Meslek hastalıklarının veri depolaması, önleyici tedbirleri ve tedavisi için yasal yetersizlikler ortadayken, işyerlerinde ise bu sorun adeta yok hükmündedir. Zira ölümlü iş kazalarının bile üzeri örtülmek istenirken, meslek hastalıklarına tanı koyulmasını, gerekli önlemlerin alınmasını beklemek mümkün görünmüyor. Çünkü işyeri hekimlerinin maaşlarının patronlarca ödenmesi hekimleri mesleki etiğe bağlı kalmak ya da işsizlik ikilemiyle baş başa bırakıyor. İş, Ortak Sağlık Güvenlik Birimleri’ne (OSGB) kaldığında ise sorunların üstü tamamen örtülüyor.
İşçi sağlığı önlemlerinin göstermelik olduğu, işe girişlerde sağlık raporlarının işçiyi görmeden işyeri hekimince verildiği yerde, etkileri uzun vadede görülen, takip/kontrol gerektiren meslek hastalıklarının önlenmesi için tedbirler alınması beklenemez. Oysa ortamın ısısından, gürültüsüne, fiziksel koşullarından kimyasal madde kullanımına bağlı olarak oluşabilecek olan meslek hastalıkları fiziksel ya da ruhsal hastalıklara yol açabiliyor. Buna rağmen ne patronların ne devletin işçi sağlığıyla ilgili önlemler almak gibi derdi var.
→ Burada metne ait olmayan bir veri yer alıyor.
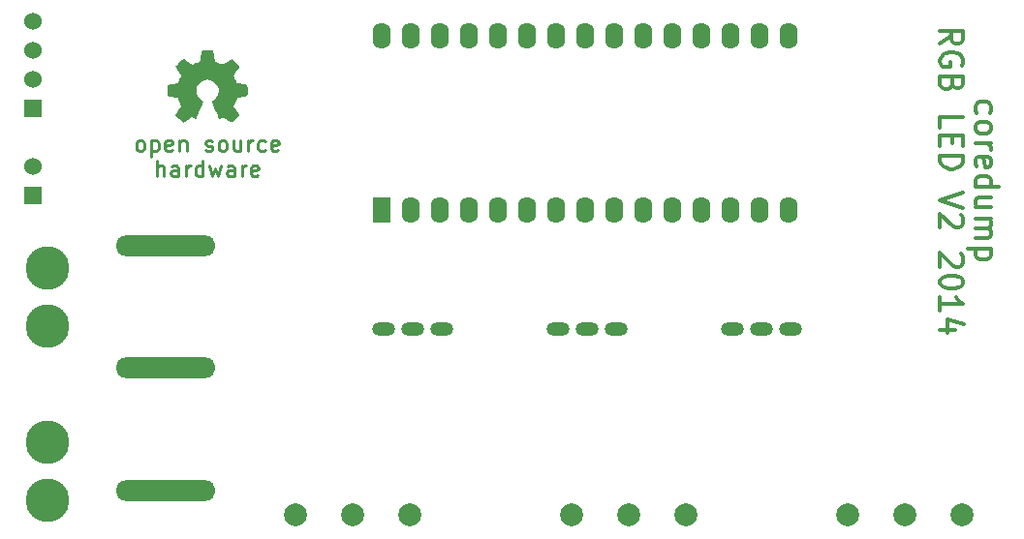
<source format=gts>
G04 (created by PCBNEW (2013-jul-07)-stable) date Mon 01 Dez 2014 22:00:58 CET*
%MOIN*%
G04 Gerber Fmt 3.4, Leading zero omitted, Abs format*
%FSLAX34Y34*%
G01*
G70*
G90*
G04 APERTURE LIST*
%ADD10C,0.00590551*%
%ADD11C,0.00984252*%
%ADD12C,0.011811*%
%ADD13C,0.0001*%
%ADD14C,0.0787402*%
%ADD15R,0.06X0.06*%
%ADD16C,0.06*%
%ADD17O,0.343307X0.0716535*%
%ADD18O,0.062X0.09*%
%ADD19R,0.062X0.09*%
%ADD20C,0.15*%
%ADD21O,0.0787402X0.0472441*%
G04 APERTURE END LIST*
G54D10*
G54D11*
X12150Y-13473D02*
X12098Y-13446D01*
X12072Y-13420D01*
X12045Y-13368D01*
X12045Y-13210D01*
X12072Y-13158D01*
X12098Y-13131D01*
X12150Y-13105D01*
X12229Y-13105D01*
X12282Y-13131D01*
X12308Y-13158D01*
X12334Y-13210D01*
X12334Y-13368D01*
X12308Y-13420D01*
X12282Y-13446D01*
X12229Y-13473D01*
X12150Y-13473D01*
X12570Y-13105D02*
X12570Y-13656D01*
X12570Y-13131D02*
X12623Y-13105D01*
X12728Y-13105D01*
X12780Y-13131D01*
X12807Y-13158D01*
X12833Y-13210D01*
X12833Y-13368D01*
X12807Y-13420D01*
X12780Y-13446D01*
X12728Y-13473D01*
X12623Y-13473D01*
X12570Y-13446D01*
X13279Y-13446D02*
X13227Y-13473D01*
X13122Y-13473D01*
X13069Y-13446D01*
X13043Y-13394D01*
X13043Y-13184D01*
X13069Y-13131D01*
X13122Y-13105D01*
X13227Y-13105D01*
X13279Y-13131D01*
X13305Y-13184D01*
X13305Y-13236D01*
X13043Y-13289D01*
X13541Y-13105D02*
X13541Y-13473D01*
X13541Y-13158D02*
X13568Y-13131D01*
X13620Y-13105D01*
X13699Y-13105D01*
X13751Y-13131D01*
X13778Y-13184D01*
X13778Y-13473D01*
X14434Y-13446D02*
X14486Y-13473D01*
X14591Y-13473D01*
X14644Y-13446D01*
X14670Y-13394D01*
X14670Y-13368D01*
X14644Y-13315D01*
X14591Y-13289D01*
X14513Y-13289D01*
X14460Y-13263D01*
X14434Y-13210D01*
X14434Y-13184D01*
X14460Y-13131D01*
X14513Y-13105D01*
X14591Y-13105D01*
X14644Y-13131D01*
X14985Y-13473D02*
X14933Y-13446D01*
X14906Y-13420D01*
X14880Y-13368D01*
X14880Y-13210D01*
X14906Y-13158D01*
X14933Y-13131D01*
X14985Y-13105D01*
X15064Y-13105D01*
X15116Y-13131D01*
X15143Y-13158D01*
X15169Y-13210D01*
X15169Y-13368D01*
X15143Y-13420D01*
X15116Y-13446D01*
X15064Y-13473D01*
X14985Y-13473D01*
X15641Y-13105D02*
X15641Y-13473D01*
X15405Y-13105D02*
X15405Y-13394D01*
X15431Y-13446D01*
X15484Y-13473D01*
X15562Y-13473D01*
X15615Y-13446D01*
X15641Y-13420D01*
X15904Y-13473D02*
X15904Y-13105D01*
X15904Y-13210D02*
X15930Y-13158D01*
X15956Y-13131D01*
X16009Y-13105D01*
X16061Y-13105D01*
X16481Y-13446D02*
X16429Y-13473D01*
X16324Y-13473D01*
X16271Y-13446D01*
X16245Y-13420D01*
X16219Y-13368D01*
X16219Y-13210D01*
X16245Y-13158D01*
X16271Y-13131D01*
X16324Y-13105D01*
X16429Y-13105D01*
X16481Y-13131D01*
X16927Y-13446D02*
X16875Y-13473D01*
X16770Y-13473D01*
X16717Y-13446D01*
X16691Y-13394D01*
X16691Y-13184D01*
X16717Y-13131D01*
X16770Y-13105D01*
X16875Y-13105D01*
X16927Y-13131D01*
X16954Y-13184D01*
X16954Y-13236D01*
X16691Y-13289D01*
X12767Y-14343D02*
X12767Y-13791D01*
X13003Y-14343D02*
X13003Y-14054D01*
X12977Y-14001D01*
X12925Y-13975D01*
X12846Y-13975D01*
X12793Y-14001D01*
X12767Y-14028D01*
X13502Y-14343D02*
X13502Y-14054D01*
X13476Y-14001D01*
X13423Y-13975D01*
X13318Y-13975D01*
X13266Y-14001D01*
X13502Y-14316D02*
X13450Y-14343D01*
X13318Y-14343D01*
X13266Y-14316D01*
X13240Y-14264D01*
X13240Y-14211D01*
X13266Y-14159D01*
X13318Y-14133D01*
X13450Y-14133D01*
X13502Y-14106D01*
X13765Y-14343D02*
X13765Y-13975D01*
X13765Y-14080D02*
X13791Y-14028D01*
X13817Y-14001D01*
X13870Y-13975D01*
X13922Y-13975D01*
X14342Y-14343D02*
X14342Y-13791D01*
X14342Y-14316D02*
X14290Y-14343D01*
X14185Y-14343D01*
X14132Y-14316D01*
X14106Y-14290D01*
X14080Y-14238D01*
X14080Y-14080D01*
X14106Y-14028D01*
X14132Y-14001D01*
X14185Y-13975D01*
X14290Y-13975D01*
X14342Y-14001D01*
X14552Y-13975D02*
X14657Y-14343D01*
X14762Y-14080D01*
X14867Y-14343D01*
X14972Y-13975D01*
X15418Y-14343D02*
X15418Y-14054D01*
X15392Y-14001D01*
X15339Y-13975D01*
X15234Y-13975D01*
X15182Y-14001D01*
X15418Y-14316D02*
X15366Y-14343D01*
X15234Y-14343D01*
X15182Y-14316D01*
X15156Y-14264D01*
X15156Y-14211D01*
X15182Y-14159D01*
X15234Y-14133D01*
X15366Y-14133D01*
X15418Y-14106D01*
X15681Y-14343D02*
X15681Y-13975D01*
X15681Y-14080D02*
X15707Y-14028D01*
X15733Y-14001D01*
X15786Y-13975D01*
X15838Y-13975D01*
X16232Y-14316D02*
X16179Y-14343D01*
X16074Y-14343D01*
X16022Y-14316D01*
X15996Y-14264D01*
X15996Y-14054D01*
X16022Y-14001D01*
X16074Y-13975D01*
X16179Y-13975D01*
X16232Y-14001D01*
X16258Y-14054D01*
X16258Y-14106D01*
X15996Y-14159D01*
G54D12*
X40968Y-12156D02*
X40931Y-12081D01*
X40931Y-11931D01*
X40968Y-11856D01*
X41006Y-11819D01*
X41081Y-11781D01*
X41306Y-11781D01*
X41381Y-11819D01*
X41418Y-11856D01*
X41456Y-11931D01*
X41456Y-12081D01*
X41418Y-12156D01*
X40931Y-12606D02*
X40968Y-12531D01*
X41006Y-12494D01*
X41081Y-12456D01*
X41306Y-12456D01*
X41381Y-12494D01*
X41418Y-12531D01*
X41456Y-12606D01*
X41456Y-12718D01*
X41418Y-12793D01*
X41381Y-12831D01*
X41306Y-12868D01*
X41081Y-12868D01*
X41006Y-12831D01*
X40968Y-12793D01*
X40931Y-12718D01*
X40931Y-12606D01*
X40931Y-13206D02*
X41456Y-13206D01*
X41306Y-13206D02*
X41381Y-13243D01*
X41418Y-13281D01*
X41456Y-13356D01*
X41456Y-13431D01*
X40968Y-13993D02*
X40931Y-13918D01*
X40931Y-13768D01*
X40968Y-13693D01*
X41043Y-13656D01*
X41343Y-13656D01*
X41418Y-13693D01*
X41456Y-13768D01*
X41456Y-13918D01*
X41418Y-13993D01*
X41343Y-14031D01*
X41268Y-14031D01*
X41193Y-13656D01*
X40931Y-14706D02*
X41718Y-14706D01*
X40968Y-14706D02*
X40931Y-14631D01*
X40931Y-14481D01*
X40968Y-14406D01*
X41006Y-14368D01*
X41081Y-14331D01*
X41306Y-14331D01*
X41381Y-14368D01*
X41418Y-14406D01*
X41456Y-14481D01*
X41456Y-14631D01*
X41418Y-14706D01*
X41456Y-15418D02*
X40931Y-15418D01*
X41456Y-15081D02*
X41043Y-15081D01*
X40968Y-15118D01*
X40931Y-15193D01*
X40931Y-15306D01*
X40968Y-15381D01*
X41006Y-15418D01*
X40931Y-15793D02*
X41456Y-15793D01*
X41381Y-15793D02*
X41418Y-15831D01*
X41456Y-15906D01*
X41456Y-16018D01*
X41418Y-16093D01*
X41343Y-16131D01*
X40931Y-16131D01*
X41343Y-16131D02*
X41418Y-16168D01*
X41456Y-16243D01*
X41456Y-16356D01*
X41418Y-16431D01*
X41343Y-16468D01*
X40931Y-16468D01*
X41456Y-16843D02*
X40668Y-16843D01*
X41418Y-16843D02*
X41456Y-16918D01*
X41456Y-17068D01*
X41418Y-17143D01*
X41381Y-17180D01*
X41306Y-17218D01*
X41081Y-17218D01*
X41006Y-17180D01*
X40968Y-17143D01*
X40931Y-17068D01*
X40931Y-16918D01*
X40968Y-16843D01*
X39710Y-9775D02*
X40085Y-9513D01*
X39710Y-9325D02*
X40498Y-9325D01*
X40498Y-9625D01*
X40460Y-9700D01*
X40423Y-9738D01*
X40348Y-9775D01*
X40235Y-9775D01*
X40160Y-9738D01*
X40123Y-9700D01*
X40085Y-9625D01*
X40085Y-9325D01*
X40460Y-10525D02*
X40498Y-10450D01*
X40498Y-10338D01*
X40460Y-10225D01*
X40385Y-10150D01*
X40310Y-10113D01*
X40160Y-10075D01*
X40048Y-10075D01*
X39898Y-10113D01*
X39823Y-10150D01*
X39748Y-10225D01*
X39710Y-10338D01*
X39710Y-10413D01*
X39748Y-10525D01*
X39785Y-10562D01*
X40048Y-10562D01*
X40048Y-10413D01*
X40123Y-11162D02*
X40085Y-11275D01*
X40048Y-11312D01*
X39973Y-11350D01*
X39860Y-11350D01*
X39785Y-11312D01*
X39748Y-11275D01*
X39710Y-11200D01*
X39710Y-10900D01*
X40498Y-10900D01*
X40498Y-11162D01*
X40460Y-11237D01*
X40423Y-11275D01*
X40348Y-11312D01*
X40273Y-11312D01*
X40198Y-11275D01*
X40160Y-11237D01*
X40123Y-11162D01*
X40123Y-10900D01*
X39710Y-12662D02*
X39710Y-12287D01*
X40498Y-12287D01*
X40123Y-12925D02*
X40123Y-13187D01*
X39710Y-13300D02*
X39710Y-12925D01*
X40498Y-12925D01*
X40498Y-13300D01*
X39710Y-13637D02*
X40498Y-13637D01*
X40498Y-13825D01*
X40460Y-13937D01*
X40385Y-14012D01*
X40310Y-14050D01*
X40160Y-14087D01*
X40048Y-14087D01*
X39898Y-14050D01*
X39823Y-14012D01*
X39748Y-13937D01*
X39710Y-13825D01*
X39710Y-13637D01*
X40498Y-14912D02*
X39710Y-15174D01*
X40498Y-15437D01*
X40423Y-15662D02*
X40460Y-15699D01*
X40498Y-15774D01*
X40498Y-15962D01*
X40460Y-16037D01*
X40423Y-16074D01*
X40348Y-16112D01*
X40273Y-16112D01*
X40160Y-16074D01*
X39710Y-15624D01*
X39710Y-16112D01*
X40423Y-17012D02*
X40460Y-17049D01*
X40498Y-17124D01*
X40498Y-17312D01*
X40460Y-17387D01*
X40423Y-17424D01*
X40348Y-17462D01*
X40273Y-17462D01*
X40160Y-17424D01*
X39710Y-16974D01*
X39710Y-17462D01*
X40498Y-17949D02*
X40498Y-18024D01*
X40460Y-18099D01*
X40423Y-18137D01*
X40348Y-18174D01*
X40198Y-18212D01*
X40010Y-18212D01*
X39860Y-18174D01*
X39785Y-18137D01*
X39748Y-18099D01*
X39710Y-18024D01*
X39710Y-17949D01*
X39748Y-17874D01*
X39785Y-17837D01*
X39860Y-17799D01*
X40010Y-17762D01*
X40198Y-17762D01*
X40348Y-17799D01*
X40423Y-17837D01*
X40460Y-17874D01*
X40498Y-17949D01*
X39710Y-18961D02*
X39710Y-18511D01*
X39710Y-18736D02*
X40498Y-18736D01*
X40385Y-18661D01*
X40310Y-18586D01*
X40273Y-18511D01*
X40235Y-19636D02*
X39710Y-19636D01*
X40535Y-19449D02*
X39973Y-19261D01*
X39973Y-19749D01*
G54D13*
G36*
X13665Y-12488D02*
X13679Y-12480D01*
X13712Y-12460D01*
X13758Y-12430D01*
X13812Y-12393D01*
X13867Y-12356D01*
X13911Y-12326D01*
X13943Y-12306D01*
X13956Y-12299D01*
X13963Y-12301D01*
X13989Y-12314D01*
X14027Y-12333D01*
X14048Y-12345D01*
X14083Y-12360D01*
X14100Y-12363D01*
X14103Y-12358D01*
X14116Y-12331D01*
X14136Y-12286D01*
X14162Y-12227D01*
X14191Y-12157D01*
X14223Y-12081D01*
X14255Y-12004D01*
X14286Y-11931D01*
X14313Y-11865D01*
X14334Y-11811D01*
X14349Y-11774D01*
X14354Y-11758D01*
X14352Y-11755D01*
X14335Y-11738D01*
X14305Y-11715D01*
X14240Y-11662D01*
X14175Y-11582D01*
X14136Y-11491D01*
X14123Y-11389D01*
X14134Y-11295D01*
X14171Y-11205D01*
X14234Y-11124D01*
X14310Y-11064D01*
X14400Y-11025D01*
X14500Y-11013D01*
X14596Y-11024D01*
X14688Y-11060D01*
X14769Y-11122D01*
X14804Y-11162D01*
X14851Y-11244D01*
X14878Y-11332D01*
X14881Y-11354D01*
X14877Y-11451D01*
X14848Y-11544D01*
X14797Y-11627D01*
X14726Y-11695D01*
X14717Y-11701D01*
X14684Y-11726D01*
X14662Y-11743D01*
X14645Y-11757D01*
X14768Y-12053D01*
X14788Y-12101D01*
X14822Y-12182D01*
X14852Y-12252D01*
X14875Y-12307D01*
X14892Y-12344D01*
X14899Y-12359D01*
X14900Y-12360D01*
X14911Y-12362D01*
X14933Y-12354D01*
X14975Y-12334D01*
X15002Y-12320D01*
X15034Y-12304D01*
X15048Y-12299D01*
X15060Y-12305D01*
X15090Y-12325D01*
X15134Y-12354D01*
X15187Y-12390D01*
X15238Y-12425D01*
X15284Y-12455D01*
X15318Y-12477D01*
X15334Y-12486D01*
X15337Y-12486D01*
X15352Y-12478D01*
X15378Y-12455D01*
X15419Y-12417D01*
X15476Y-12361D01*
X15485Y-12352D01*
X15532Y-12304D01*
X15570Y-12264D01*
X15595Y-12236D01*
X15605Y-12223D01*
X15605Y-12223D01*
X15596Y-12207D01*
X15575Y-12173D01*
X15544Y-12126D01*
X15506Y-12071D01*
X15408Y-11928D01*
X15462Y-11793D01*
X15479Y-11752D01*
X15500Y-11702D01*
X15515Y-11666D01*
X15523Y-11651D01*
X15538Y-11645D01*
X15575Y-11637D01*
X15628Y-11626D01*
X15692Y-11614D01*
X15753Y-11602D01*
X15808Y-11592D01*
X15847Y-11584D01*
X15865Y-11581D01*
X15869Y-11578D01*
X15873Y-11570D01*
X15875Y-11551D01*
X15877Y-11518D01*
X15877Y-11465D01*
X15877Y-11389D01*
X15877Y-11381D01*
X15877Y-11308D01*
X15875Y-11251D01*
X15873Y-11213D01*
X15871Y-11198D01*
X15871Y-11198D01*
X15854Y-11194D01*
X15815Y-11186D01*
X15760Y-11175D01*
X15695Y-11163D01*
X15691Y-11162D01*
X15625Y-11149D01*
X15571Y-11138D01*
X15533Y-11129D01*
X15516Y-11124D01*
X15513Y-11120D01*
X15500Y-11094D01*
X15481Y-11054D01*
X15460Y-11004D01*
X15438Y-10953D01*
X15420Y-10907D01*
X15408Y-10873D01*
X15404Y-10857D01*
X15404Y-10857D01*
X15414Y-10841D01*
X15436Y-10808D01*
X15468Y-10761D01*
X15506Y-10705D01*
X15509Y-10701D01*
X15546Y-10646D01*
X15577Y-10599D01*
X15597Y-10566D01*
X15605Y-10551D01*
X15604Y-10550D01*
X15592Y-10534D01*
X15564Y-10502D01*
X15524Y-10460D01*
X15475Y-10412D01*
X15460Y-10397D01*
X15407Y-10344D01*
X15369Y-10310D01*
X15346Y-10292D01*
X15335Y-10288D01*
X15335Y-10288D01*
X15318Y-10298D01*
X15283Y-10321D01*
X15236Y-10353D01*
X15180Y-10391D01*
X15176Y-10393D01*
X15121Y-10431D01*
X15075Y-10462D01*
X15043Y-10484D01*
X15029Y-10492D01*
X15026Y-10492D01*
X15004Y-10486D01*
X14965Y-10472D01*
X14916Y-10453D01*
X14865Y-10433D01*
X14819Y-10413D01*
X14784Y-10397D01*
X14768Y-10388D01*
X14767Y-10387D01*
X14762Y-10367D01*
X14752Y-10326D01*
X14740Y-10269D01*
X14728Y-10202D01*
X14726Y-10191D01*
X14713Y-10126D01*
X14703Y-10071D01*
X14695Y-10034D01*
X14691Y-10018D01*
X14682Y-10016D01*
X14650Y-10014D01*
X14601Y-10013D01*
X14541Y-10012D01*
X14479Y-10012D01*
X14418Y-10014D01*
X14366Y-10016D01*
X14329Y-10018D01*
X14314Y-10021D01*
X14313Y-10022D01*
X14307Y-10042D01*
X14298Y-10084D01*
X14287Y-10141D01*
X14274Y-10208D01*
X14272Y-10220D01*
X14259Y-10286D01*
X14248Y-10340D01*
X14240Y-10376D01*
X14236Y-10391D01*
X14230Y-10394D01*
X14203Y-10406D01*
X14159Y-10424D01*
X14105Y-10446D01*
X13979Y-10497D01*
X13824Y-10391D01*
X13810Y-10382D01*
X13754Y-10344D01*
X13709Y-10313D01*
X13677Y-10293D01*
X13664Y-10285D01*
X13663Y-10286D01*
X13647Y-10299D01*
X13616Y-10328D01*
X13575Y-10369D01*
X13526Y-10417D01*
X13490Y-10453D01*
X13447Y-10497D01*
X13420Y-10526D01*
X13406Y-10545D01*
X13400Y-10556D01*
X13402Y-10563D01*
X13412Y-10579D01*
X13434Y-10613D01*
X13466Y-10660D01*
X13504Y-10715D01*
X13535Y-10761D01*
X13568Y-10813D01*
X13590Y-10850D01*
X13598Y-10868D01*
X13596Y-10875D01*
X13585Y-10906D01*
X13567Y-10951D01*
X13543Y-11006D01*
X13490Y-11128D01*
X13409Y-11144D01*
X13361Y-11153D01*
X13293Y-11166D01*
X13228Y-11179D01*
X13126Y-11198D01*
X13122Y-11571D01*
X13138Y-11578D01*
X13153Y-11582D01*
X13191Y-11590D01*
X13245Y-11601D01*
X13308Y-11613D01*
X13362Y-11623D01*
X13416Y-11634D01*
X13455Y-11641D01*
X13473Y-11645D01*
X13477Y-11651D01*
X13491Y-11677D01*
X13510Y-11719D01*
X13532Y-11769D01*
X13554Y-11822D01*
X13573Y-11870D01*
X13586Y-11907D01*
X13591Y-11926D01*
X13584Y-11940D01*
X13563Y-11972D01*
X13533Y-12018D01*
X13496Y-12072D01*
X13459Y-12126D01*
X13428Y-12172D01*
X13406Y-12205D01*
X13397Y-12220D01*
X13402Y-12231D01*
X13423Y-12257D01*
X13464Y-12299D01*
X13525Y-12359D01*
X13535Y-12369D01*
X13583Y-12415D01*
X13624Y-12453D01*
X13652Y-12478D01*
X13665Y-12488D01*
X13665Y-12488D01*
G37*
G54D14*
X17531Y-26000D03*
X19500Y-26000D03*
X21468Y-26000D03*
X27031Y-26000D03*
X29000Y-26000D03*
X30968Y-26000D03*
X36531Y-26000D03*
X38500Y-26000D03*
X40468Y-26000D03*
G54D15*
X8500Y-12000D03*
G54D16*
X8500Y-11000D03*
X8500Y-10000D03*
X8500Y-9000D03*
G54D15*
X8500Y-15000D03*
G54D16*
X8500Y-14000D03*
G54D17*
X13066Y-25161D03*
X13066Y-20948D03*
X13066Y-16736D03*
G54D18*
X34500Y-9500D03*
X33500Y-9500D03*
X32500Y-9500D03*
X31500Y-9500D03*
X30500Y-9500D03*
X29500Y-9500D03*
X28500Y-9500D03*
X27500Y-9500D03*
X26500Y-9500D03*
X25500Y-9500D03*
X24500Y-9500D03*
X23500Y-9500D03*
X22500Y-9500D03*
X21500Y-9500D03*
X20500Y-9500D03*
G54D19*
X20500Y-15500D03*
G54D18*
X21500Y-15500D03*
X22500Y-15500D03*
X23500Y-15500D03*
X24500Y-15500D03*
X25500Y-15500D03*
X26500Y-15500D03*
X27500Y-15500D03*
X28500Y-15500D03*
X29500Y-15500D03*
X30500Y-15500D03*
X31500Y-15500D03*
X32500Y-15500D03*
X33500Y-15500D03*
X34500Y-15500D03*
G54D20*
X9000Y-17500D03*
X9000Y-19500D03*
X9000Y-23500D03*
X9000Y-25500D03*
G54D21*
X20574Y-19594D03*
X21574Y-19594D03*
X22574Y-19594D03*
X26574Y-19594D03*
X27574Y-19594D03*
X28574Y-19594D03*
X32574Y-19594D03*
X33574Y-19594D03*
X34574Y-19594D03*
M02*

</source>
Kapitalist ücretli kölelik düzeninin hüküm sürdüğü koşullarda, meslek hastalığına yakalanan işçinin bunu ispatlaması imkansız hale getirilmiştir. Öylesine örnekler yaşanıyor ki işçiler, değil meslek hastalıklarıyla ilgili girişimlerde bulunmayı, yaşadıkları sağlık sorunları için bile izin alıp hastanelere gidemiyorlar. Sağlık sebeplerinden dolayı işten ayrılan işçiler hakkında tutulan dosyalar ise işçilerin çalışma yaşamını riske atıyor. Kendisini ve ailesini geçindirmek için çalışmak zorunda olan işçi, sağlığını tehlikeye sokmayan bir iş bulamadığı gibi işten ayrılış gerekçesi olarak sağlık sebebini gösterdiğinde iş bulması bile zorlaşıyor.
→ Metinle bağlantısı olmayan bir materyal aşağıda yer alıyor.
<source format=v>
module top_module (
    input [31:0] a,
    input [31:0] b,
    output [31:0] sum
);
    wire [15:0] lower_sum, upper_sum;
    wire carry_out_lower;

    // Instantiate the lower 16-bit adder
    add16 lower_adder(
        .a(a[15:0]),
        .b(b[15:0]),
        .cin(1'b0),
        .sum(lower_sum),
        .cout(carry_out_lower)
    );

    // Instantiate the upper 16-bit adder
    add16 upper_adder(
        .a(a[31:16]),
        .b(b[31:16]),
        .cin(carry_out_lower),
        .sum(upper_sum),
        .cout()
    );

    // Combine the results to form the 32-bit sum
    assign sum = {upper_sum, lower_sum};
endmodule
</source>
Öyle bir düzen kurulmuş ki, işçiler ancak ölüm sınırına geldiklerinde meslek hastalıklarıyla ilgili girişimlerde bulunabiliyor. Yine gerekli önlemler alınmadan, kendi işi dışında çalıştırılan, Çapa’da kanalizasyon temizlettirilen taşeron işçisinin davası bir diğer önemli örnektir. Dava ancak işçi öldükten sonra sonuçlanmıştır. Nitekim çoğu durumda bu davalar sonuçsuz bırakılıyor. Mevzubahis işçi olduğunda hakkın hukukun teferruat olduğu bu düzende patronlar mahkemelere sürekli itirazlar ederek açılan davaların sonuçsuz kalmasını sağlıyorlar.
Bu sorun işçi sağlığı önlemlerini “gereksiz masraf” gören kapitalistlere ya da onların saray rejiminin insafına bırakılmayacak kadar önemlidir. Dolayısıyla hem işçi sağlığıyla ilgili önlemlerin alınabilmesi hem insanca çalışma şartlarının kazanılabilmesi için tek seçenek örgütlü mücadeledir.